9

16 2 6
                                    

"Kapan nona Yi akan menyusul kakaknya?",

"Apa nyonya Eva sudah punya calonnya?",

"Itu Acellio, anak dari nyonya Renna",

"Sangat cocok, kenapa tidak dipercepat saja?"

Perlahan, kakiku menyeret badanku semakin menjauh dari kerumunan yang membicarakan sang anak kedua yang menyedihkan itu dengan perlahan agar tak ada yang menyadarinya. Sejak awal aku hanya menjadi figuran cantik di samping pengantin wanita, walaupun menghilang sang sulung tak akan mencari ke mana patung cantiknya karena disibukkan oleh banyak ucapan selamat.

Menatap kosong ke luar jendela di balik gorden kamar dengan jari tangan yang terluka, memperhatikan semua orang yang berdatangan dan pergi dari lantai atas kamarku sendiri.

"Tiba-tiba, aku ingin membeli tiket pulang dan menikahimu saat ini juga"

Kalimat itu terulang-ulang dalam kepalaku, meredakan rasa pusing dan mualku saat berada di tengah keramaian acara pernikahan kak Seana. Ini pertama kalinya aku berharap guyonan dari tuan muda Gege menjadi kenyataan. Tapi, membuatnya mengambil alih diriku sama saja menyerahkan boneka ini ke tuan lainnya. Tidak ada kebebasan yang benar-benar nyata.

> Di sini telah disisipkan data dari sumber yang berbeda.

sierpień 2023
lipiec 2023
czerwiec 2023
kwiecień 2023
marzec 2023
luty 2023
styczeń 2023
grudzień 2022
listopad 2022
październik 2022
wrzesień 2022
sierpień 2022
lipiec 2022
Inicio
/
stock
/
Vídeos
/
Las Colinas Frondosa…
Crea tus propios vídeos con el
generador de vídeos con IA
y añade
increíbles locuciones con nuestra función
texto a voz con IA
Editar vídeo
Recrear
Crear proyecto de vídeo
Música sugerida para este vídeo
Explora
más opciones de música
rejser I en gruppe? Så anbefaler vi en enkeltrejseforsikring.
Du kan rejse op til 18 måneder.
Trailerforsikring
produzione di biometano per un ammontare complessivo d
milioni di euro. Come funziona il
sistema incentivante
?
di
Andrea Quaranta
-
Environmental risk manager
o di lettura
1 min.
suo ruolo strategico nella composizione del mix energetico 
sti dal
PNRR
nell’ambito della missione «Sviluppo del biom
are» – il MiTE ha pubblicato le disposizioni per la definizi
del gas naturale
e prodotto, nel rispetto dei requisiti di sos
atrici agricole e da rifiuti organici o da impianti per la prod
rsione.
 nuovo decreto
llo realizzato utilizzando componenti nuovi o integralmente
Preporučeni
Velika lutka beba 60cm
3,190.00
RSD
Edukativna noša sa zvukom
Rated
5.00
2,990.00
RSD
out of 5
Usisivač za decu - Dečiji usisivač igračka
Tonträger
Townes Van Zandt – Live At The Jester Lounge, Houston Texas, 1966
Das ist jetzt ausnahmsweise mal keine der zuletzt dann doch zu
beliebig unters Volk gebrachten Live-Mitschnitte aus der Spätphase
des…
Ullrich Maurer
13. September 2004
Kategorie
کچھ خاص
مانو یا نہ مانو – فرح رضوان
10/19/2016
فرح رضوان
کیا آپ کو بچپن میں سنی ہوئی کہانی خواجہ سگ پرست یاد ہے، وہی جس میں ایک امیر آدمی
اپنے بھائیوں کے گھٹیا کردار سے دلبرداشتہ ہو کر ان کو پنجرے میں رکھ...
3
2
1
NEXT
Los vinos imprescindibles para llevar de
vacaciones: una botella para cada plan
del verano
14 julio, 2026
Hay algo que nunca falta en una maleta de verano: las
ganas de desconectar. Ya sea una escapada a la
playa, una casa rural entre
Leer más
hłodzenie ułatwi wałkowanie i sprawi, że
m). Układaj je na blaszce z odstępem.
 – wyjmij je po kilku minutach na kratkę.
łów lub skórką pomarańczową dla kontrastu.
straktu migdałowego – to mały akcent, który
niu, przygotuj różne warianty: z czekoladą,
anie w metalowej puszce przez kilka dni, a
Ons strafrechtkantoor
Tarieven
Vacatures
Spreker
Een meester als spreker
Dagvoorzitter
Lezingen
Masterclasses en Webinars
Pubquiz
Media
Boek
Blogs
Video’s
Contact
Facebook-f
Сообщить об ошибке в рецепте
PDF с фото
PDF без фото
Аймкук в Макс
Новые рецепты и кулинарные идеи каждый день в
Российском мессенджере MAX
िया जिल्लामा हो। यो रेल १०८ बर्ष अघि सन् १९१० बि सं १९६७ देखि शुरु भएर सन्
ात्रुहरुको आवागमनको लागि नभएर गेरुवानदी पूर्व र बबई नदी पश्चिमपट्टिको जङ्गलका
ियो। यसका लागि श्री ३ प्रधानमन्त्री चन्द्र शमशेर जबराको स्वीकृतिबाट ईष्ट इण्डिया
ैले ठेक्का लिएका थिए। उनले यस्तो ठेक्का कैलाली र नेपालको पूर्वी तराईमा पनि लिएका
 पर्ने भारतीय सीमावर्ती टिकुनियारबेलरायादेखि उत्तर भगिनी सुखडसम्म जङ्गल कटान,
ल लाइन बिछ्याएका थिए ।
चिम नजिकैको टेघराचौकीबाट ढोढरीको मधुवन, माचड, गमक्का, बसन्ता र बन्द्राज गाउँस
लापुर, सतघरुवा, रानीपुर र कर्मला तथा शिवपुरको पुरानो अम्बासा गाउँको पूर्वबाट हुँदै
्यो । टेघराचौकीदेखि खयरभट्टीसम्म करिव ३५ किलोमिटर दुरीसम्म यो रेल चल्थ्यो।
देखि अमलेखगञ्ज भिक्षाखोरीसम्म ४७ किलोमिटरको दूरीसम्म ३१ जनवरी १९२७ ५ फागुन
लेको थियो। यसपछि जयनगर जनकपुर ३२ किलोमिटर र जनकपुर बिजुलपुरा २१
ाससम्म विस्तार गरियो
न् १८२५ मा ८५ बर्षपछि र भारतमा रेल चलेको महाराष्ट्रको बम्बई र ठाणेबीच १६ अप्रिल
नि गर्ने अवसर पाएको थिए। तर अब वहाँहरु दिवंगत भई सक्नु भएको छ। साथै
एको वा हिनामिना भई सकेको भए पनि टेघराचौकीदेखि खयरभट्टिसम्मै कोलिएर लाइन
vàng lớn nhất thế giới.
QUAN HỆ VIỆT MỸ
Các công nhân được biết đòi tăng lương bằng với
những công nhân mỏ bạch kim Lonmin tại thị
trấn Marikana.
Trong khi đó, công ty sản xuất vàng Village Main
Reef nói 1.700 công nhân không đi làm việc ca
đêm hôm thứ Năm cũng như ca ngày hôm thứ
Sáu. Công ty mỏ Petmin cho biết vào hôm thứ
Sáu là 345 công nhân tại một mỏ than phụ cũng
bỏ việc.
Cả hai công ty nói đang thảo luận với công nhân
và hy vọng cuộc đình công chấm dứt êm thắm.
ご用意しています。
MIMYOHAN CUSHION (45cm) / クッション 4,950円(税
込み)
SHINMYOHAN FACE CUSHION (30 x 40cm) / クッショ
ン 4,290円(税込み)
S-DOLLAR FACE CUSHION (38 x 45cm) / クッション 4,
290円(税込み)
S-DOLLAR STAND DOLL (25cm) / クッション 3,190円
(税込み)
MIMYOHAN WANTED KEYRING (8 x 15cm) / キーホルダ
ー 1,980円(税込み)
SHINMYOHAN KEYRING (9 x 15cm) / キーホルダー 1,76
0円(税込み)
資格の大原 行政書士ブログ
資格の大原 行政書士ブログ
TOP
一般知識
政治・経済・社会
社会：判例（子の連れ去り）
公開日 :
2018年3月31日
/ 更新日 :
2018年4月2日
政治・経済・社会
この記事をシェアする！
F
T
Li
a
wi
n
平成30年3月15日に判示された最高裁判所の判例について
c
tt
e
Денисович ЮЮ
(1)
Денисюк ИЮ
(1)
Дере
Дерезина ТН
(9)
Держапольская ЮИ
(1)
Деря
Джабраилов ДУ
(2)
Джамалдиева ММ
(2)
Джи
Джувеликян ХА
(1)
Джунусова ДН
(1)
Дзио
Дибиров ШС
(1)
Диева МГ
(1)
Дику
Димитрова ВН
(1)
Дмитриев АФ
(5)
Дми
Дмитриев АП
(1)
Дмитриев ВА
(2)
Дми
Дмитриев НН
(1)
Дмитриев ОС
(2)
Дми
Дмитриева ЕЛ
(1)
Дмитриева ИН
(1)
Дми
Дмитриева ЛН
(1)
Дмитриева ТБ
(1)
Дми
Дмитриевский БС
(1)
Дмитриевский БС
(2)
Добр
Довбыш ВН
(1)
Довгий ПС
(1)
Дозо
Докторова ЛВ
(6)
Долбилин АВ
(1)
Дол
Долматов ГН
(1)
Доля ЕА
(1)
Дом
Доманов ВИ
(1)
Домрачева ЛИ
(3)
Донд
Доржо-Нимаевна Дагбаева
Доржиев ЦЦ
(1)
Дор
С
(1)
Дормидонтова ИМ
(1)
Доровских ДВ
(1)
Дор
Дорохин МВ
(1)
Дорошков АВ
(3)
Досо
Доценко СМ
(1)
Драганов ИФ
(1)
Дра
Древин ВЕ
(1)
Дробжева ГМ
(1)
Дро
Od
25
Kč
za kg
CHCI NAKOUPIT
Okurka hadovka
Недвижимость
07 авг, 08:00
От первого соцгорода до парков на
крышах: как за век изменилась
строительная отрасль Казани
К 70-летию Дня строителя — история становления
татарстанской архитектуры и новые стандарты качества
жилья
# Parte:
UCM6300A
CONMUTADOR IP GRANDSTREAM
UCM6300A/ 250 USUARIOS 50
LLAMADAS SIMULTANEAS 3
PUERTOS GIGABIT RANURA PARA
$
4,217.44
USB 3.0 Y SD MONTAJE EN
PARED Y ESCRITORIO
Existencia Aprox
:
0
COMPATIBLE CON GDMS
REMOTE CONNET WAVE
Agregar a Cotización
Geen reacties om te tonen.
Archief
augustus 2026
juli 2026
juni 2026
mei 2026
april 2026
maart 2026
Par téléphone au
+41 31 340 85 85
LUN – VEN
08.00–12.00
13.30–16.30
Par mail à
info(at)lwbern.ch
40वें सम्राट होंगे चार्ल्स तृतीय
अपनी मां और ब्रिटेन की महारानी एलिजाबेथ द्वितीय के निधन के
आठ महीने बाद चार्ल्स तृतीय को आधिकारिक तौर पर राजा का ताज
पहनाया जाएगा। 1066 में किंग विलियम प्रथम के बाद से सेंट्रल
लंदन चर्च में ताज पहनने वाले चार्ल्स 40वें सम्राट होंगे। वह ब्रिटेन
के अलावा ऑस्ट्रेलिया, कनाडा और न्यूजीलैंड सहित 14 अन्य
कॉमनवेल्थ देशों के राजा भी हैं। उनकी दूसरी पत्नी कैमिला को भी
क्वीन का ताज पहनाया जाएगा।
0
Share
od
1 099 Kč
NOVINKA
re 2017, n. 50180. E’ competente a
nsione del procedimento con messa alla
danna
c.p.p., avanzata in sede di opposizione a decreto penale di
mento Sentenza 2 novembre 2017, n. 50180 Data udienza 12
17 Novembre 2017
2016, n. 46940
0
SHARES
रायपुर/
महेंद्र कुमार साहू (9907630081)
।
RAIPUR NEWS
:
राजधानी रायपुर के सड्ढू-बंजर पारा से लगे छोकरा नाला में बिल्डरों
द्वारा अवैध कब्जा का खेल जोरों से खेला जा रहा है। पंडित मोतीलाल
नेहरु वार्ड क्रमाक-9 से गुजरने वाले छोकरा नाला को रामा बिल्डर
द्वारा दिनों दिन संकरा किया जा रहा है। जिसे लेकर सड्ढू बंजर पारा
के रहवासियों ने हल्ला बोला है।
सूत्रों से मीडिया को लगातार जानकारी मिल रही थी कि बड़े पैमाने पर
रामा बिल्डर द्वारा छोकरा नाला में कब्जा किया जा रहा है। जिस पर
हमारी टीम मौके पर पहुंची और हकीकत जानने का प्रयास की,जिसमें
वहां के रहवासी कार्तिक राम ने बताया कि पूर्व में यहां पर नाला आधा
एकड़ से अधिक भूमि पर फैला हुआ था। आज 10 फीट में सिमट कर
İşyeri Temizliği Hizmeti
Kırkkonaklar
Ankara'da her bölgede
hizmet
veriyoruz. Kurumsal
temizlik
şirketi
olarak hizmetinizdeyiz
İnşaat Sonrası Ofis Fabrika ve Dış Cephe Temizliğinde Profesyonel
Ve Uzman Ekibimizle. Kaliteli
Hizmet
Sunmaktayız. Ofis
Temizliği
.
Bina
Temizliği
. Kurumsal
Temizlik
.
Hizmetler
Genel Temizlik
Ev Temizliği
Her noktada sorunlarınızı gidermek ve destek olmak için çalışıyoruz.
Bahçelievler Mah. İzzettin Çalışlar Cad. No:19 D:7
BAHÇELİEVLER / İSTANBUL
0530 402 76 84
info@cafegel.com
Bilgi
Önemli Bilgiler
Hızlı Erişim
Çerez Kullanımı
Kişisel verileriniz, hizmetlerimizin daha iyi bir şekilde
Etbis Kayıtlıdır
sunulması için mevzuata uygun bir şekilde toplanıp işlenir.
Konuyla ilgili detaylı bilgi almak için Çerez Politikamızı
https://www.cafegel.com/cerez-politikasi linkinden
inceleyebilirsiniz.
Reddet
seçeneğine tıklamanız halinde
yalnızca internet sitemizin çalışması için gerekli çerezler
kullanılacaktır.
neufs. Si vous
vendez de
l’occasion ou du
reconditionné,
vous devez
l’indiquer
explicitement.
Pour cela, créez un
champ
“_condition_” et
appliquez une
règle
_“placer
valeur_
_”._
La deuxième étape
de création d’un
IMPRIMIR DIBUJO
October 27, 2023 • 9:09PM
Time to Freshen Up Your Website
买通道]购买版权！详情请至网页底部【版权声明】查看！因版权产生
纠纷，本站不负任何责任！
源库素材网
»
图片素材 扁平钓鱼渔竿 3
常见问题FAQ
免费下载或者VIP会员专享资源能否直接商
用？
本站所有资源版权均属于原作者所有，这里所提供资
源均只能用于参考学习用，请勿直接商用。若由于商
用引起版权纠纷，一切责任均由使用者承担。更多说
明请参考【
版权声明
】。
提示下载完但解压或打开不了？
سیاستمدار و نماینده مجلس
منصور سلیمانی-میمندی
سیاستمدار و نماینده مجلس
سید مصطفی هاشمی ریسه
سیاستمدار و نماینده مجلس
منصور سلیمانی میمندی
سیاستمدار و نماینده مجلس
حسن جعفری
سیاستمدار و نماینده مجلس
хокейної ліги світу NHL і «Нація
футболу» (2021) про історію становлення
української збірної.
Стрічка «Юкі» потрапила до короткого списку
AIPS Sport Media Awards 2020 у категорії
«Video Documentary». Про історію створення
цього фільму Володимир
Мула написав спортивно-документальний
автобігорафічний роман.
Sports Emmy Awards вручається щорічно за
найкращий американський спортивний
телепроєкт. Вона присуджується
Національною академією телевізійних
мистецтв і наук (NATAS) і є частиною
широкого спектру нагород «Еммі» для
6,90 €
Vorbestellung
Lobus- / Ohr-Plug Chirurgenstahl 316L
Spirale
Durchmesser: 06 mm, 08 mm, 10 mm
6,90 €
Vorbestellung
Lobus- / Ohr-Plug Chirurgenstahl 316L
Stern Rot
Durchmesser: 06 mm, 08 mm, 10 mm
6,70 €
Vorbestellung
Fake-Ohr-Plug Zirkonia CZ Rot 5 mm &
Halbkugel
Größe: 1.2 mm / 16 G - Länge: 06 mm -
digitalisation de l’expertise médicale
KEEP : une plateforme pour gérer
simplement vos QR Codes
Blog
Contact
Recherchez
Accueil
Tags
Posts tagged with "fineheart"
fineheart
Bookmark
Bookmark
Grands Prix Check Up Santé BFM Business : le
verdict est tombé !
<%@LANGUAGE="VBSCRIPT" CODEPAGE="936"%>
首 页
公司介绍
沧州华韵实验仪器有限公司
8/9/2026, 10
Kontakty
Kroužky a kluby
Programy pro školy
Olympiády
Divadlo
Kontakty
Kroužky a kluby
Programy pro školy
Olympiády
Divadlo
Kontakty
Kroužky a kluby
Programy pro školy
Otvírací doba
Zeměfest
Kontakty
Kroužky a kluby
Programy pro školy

Saat semua tamu undangan telah habis dan mobil tuan Kei yang pergi membawa kak Seana, aku bisa melihat Li yang menggigit bibir bawahnya sedari kemarin saat kak Seana mengajaknya makan siang. Li pergi ke kamar mandi dengan membanting pintu keras dan menyalakan shower, mengguyur gaun putih yang dikenakannya. Dia kembali menangis sambil memeluk pundaknya kedinginan. Aku tidak tahu seberapa sedih dirinya, tapi dadaku terasa sesak melihatnya seperti ini. Nafasnya semakin memendek dengan badan yang sudah mengigil di bawah guyuran air sedingin es ini.

Dia tidak berteriak, hanya menangis sesegukan dengan kuku yang menusuk lengan kananku seperti biasanya. Dia juga tak mengucapkan sepatah katapun selain meraung raung dalam tangisnya yang teredam suara shower.

Matanya tertuju pada sebuah gunting di atas wastafel, ia mengambilnya dan menggunting gaun putih pemberian kak Seana ini penuh tekanan sampai-sampai jarinya ikut tergores karena masuk dalam kantup gunting besi yang tajam. Masih dalam guyuran shower yang dingin, ia terbatuk-batuk lemas dan terduduk di lantai. Ini sudah cukup, Li akan membuat dirinya jatuh sakit. Tak ada yang diuntungkan jika itu terjadi. Aku mencoba meraih ganggang shower dan mematikannya, tapi Li merebutnya dariku dan memukulkannya ke kepalaku. Semuanya memerah dan memburam dengan kepalaku yang berdenyut sakit, aku kehilangan kesadaranku.

Ngiii~iiing

Hanya suara itu yang mengisi telingaku sejak bangun dari tiduran di lantai kamar mandi yang dingin dengan darah yang mengering di kepalaku. Apa aku melupakan namaku?

"NONA AYILI!", itu namaku dan aku masih mengingatnya dengan benar. Ayili De Hillion, gadis boneka yang punya daya tahan tubuh lemah dan alergi pada beberapa lemak seperti coklat. Tidak hanya memecahkan kaca, Li juga merusak gaun putih yang kemarin dikenakannya. Tebak dari mana aku mendapatkan luka di kepalaku. Ya, dia memukulku dengan ganggang shower dan tidak lupa mencekikku lagi. Li semakin membenci hidupnya, aku tidak bisa menyalahkan siapapun atas perasaan lemahnya itu.

"NONA YI!", teriakan itu semakin meninggi ditambah gedoran pintu di pagi buta ini.

"Sebentar", aku berteriak parau, mengambil kimono di belakang pintu kamar mandi dan mengikat talinya sambil memegang kepalaku yang berdenyut sakit.